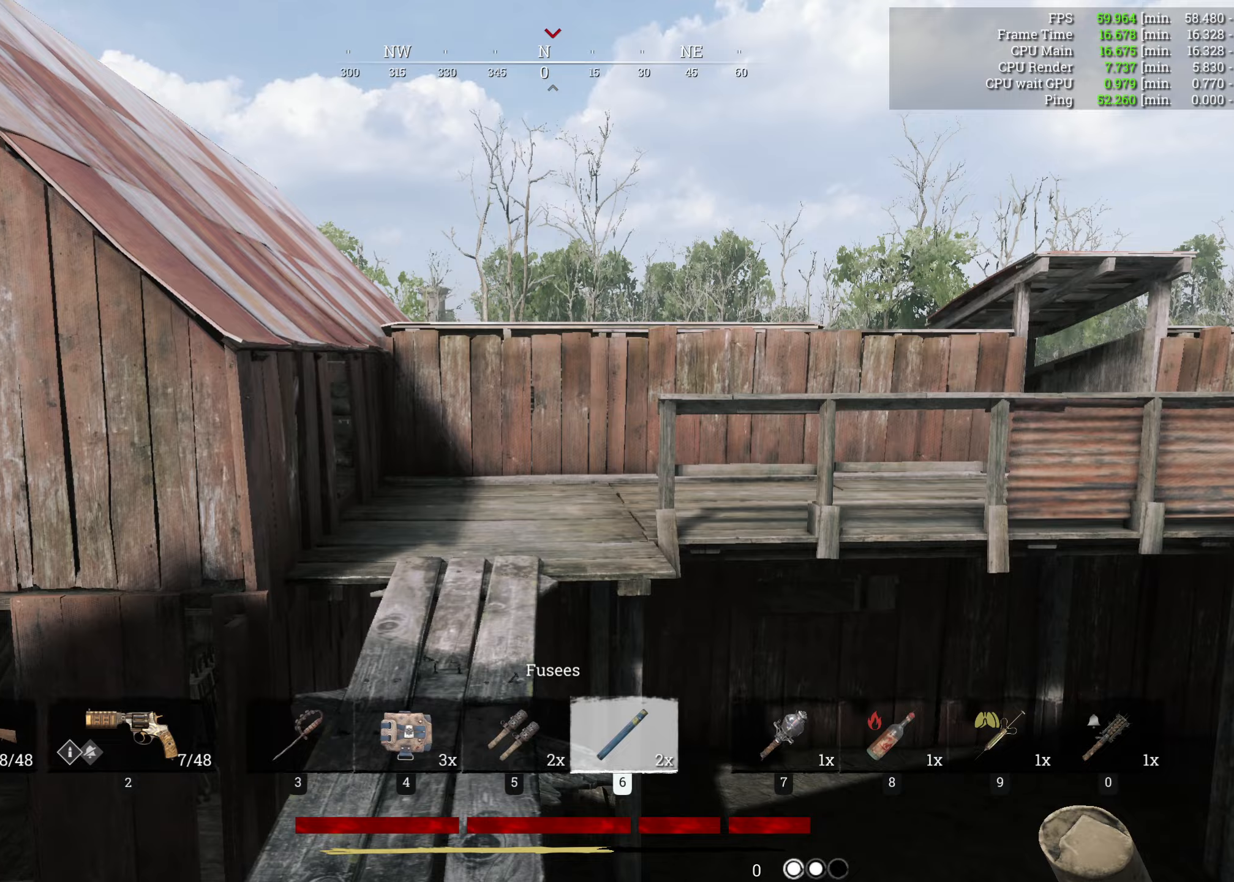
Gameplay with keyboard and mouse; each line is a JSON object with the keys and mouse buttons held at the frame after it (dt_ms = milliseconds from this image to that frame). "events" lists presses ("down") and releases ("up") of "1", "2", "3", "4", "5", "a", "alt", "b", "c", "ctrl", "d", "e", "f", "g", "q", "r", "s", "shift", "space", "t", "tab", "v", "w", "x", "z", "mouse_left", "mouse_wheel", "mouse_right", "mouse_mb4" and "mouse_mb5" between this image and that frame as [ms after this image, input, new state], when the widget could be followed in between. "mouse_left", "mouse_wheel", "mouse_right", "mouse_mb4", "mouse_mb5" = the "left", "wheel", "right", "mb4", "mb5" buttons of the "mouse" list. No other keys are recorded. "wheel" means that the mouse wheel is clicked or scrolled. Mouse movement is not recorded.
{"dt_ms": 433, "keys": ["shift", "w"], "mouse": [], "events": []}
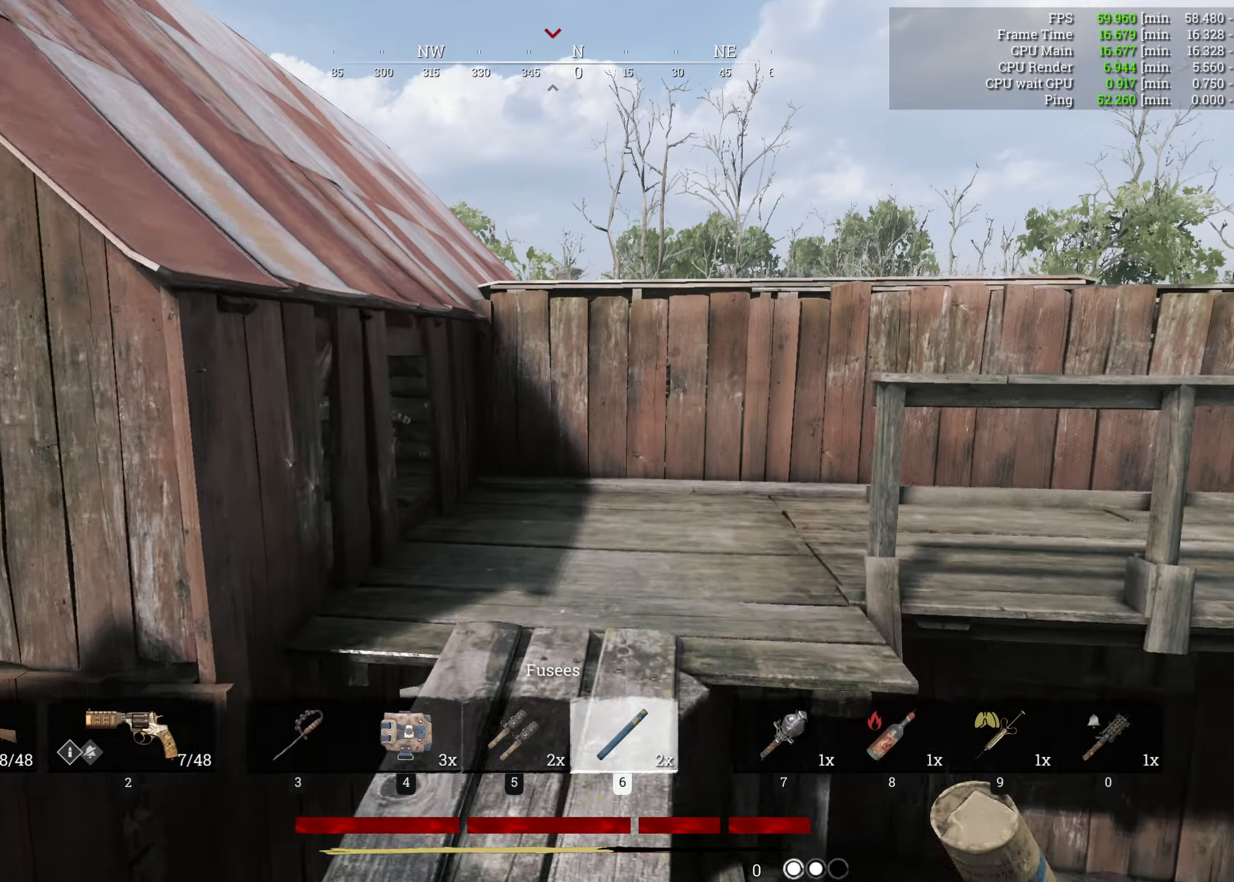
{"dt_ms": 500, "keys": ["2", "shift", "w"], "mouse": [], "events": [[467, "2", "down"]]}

----------

## HOW TO COMPLETE THIS TASK
Could you please return each line of the material exactly, dropping the pictures?

## EXPECTED ANSWER
Gameplay with keyboard and mouse; each line is a JSON object with the keys and mouse buttons held at the frame after it (dt_ms = milliseconds from this image to that frame). "events" lists presses ("down") and releases ("up") of "1", "2", "3", "4", "5", "a", "alt", "b", "c", "ctrl", "d", "e", "f", "g", "q", "r", "s", "shift", "space", "t", "tab", "v", "w", "x", "z", "mouse_left", "mouse_wheel", "mouse_right", "mouse_mb4" and "mouse_mb5" between this image and that frame as [ms after this image, input, new state], when the widget could be followed in between. "mouse_left", "mouse_wheel", "mouse_right", "mouse_mb4", "mouse_mb5" = the "left", "wheel", "right", "mb4", "mb5" buttons of the "mouse" list. No other keys are recorded. "wheel" means that the mouse wheel is clicked or scrolled. Mouse movement is not recorded.
{"dt_ms": 433, "keys": ["shift", "w"], "mouse": [], "events": []}
{"dt_ms": 500, "keys": ["2", "shift", "w"], "mouse": [], "events": [[467, "2", "down"]]}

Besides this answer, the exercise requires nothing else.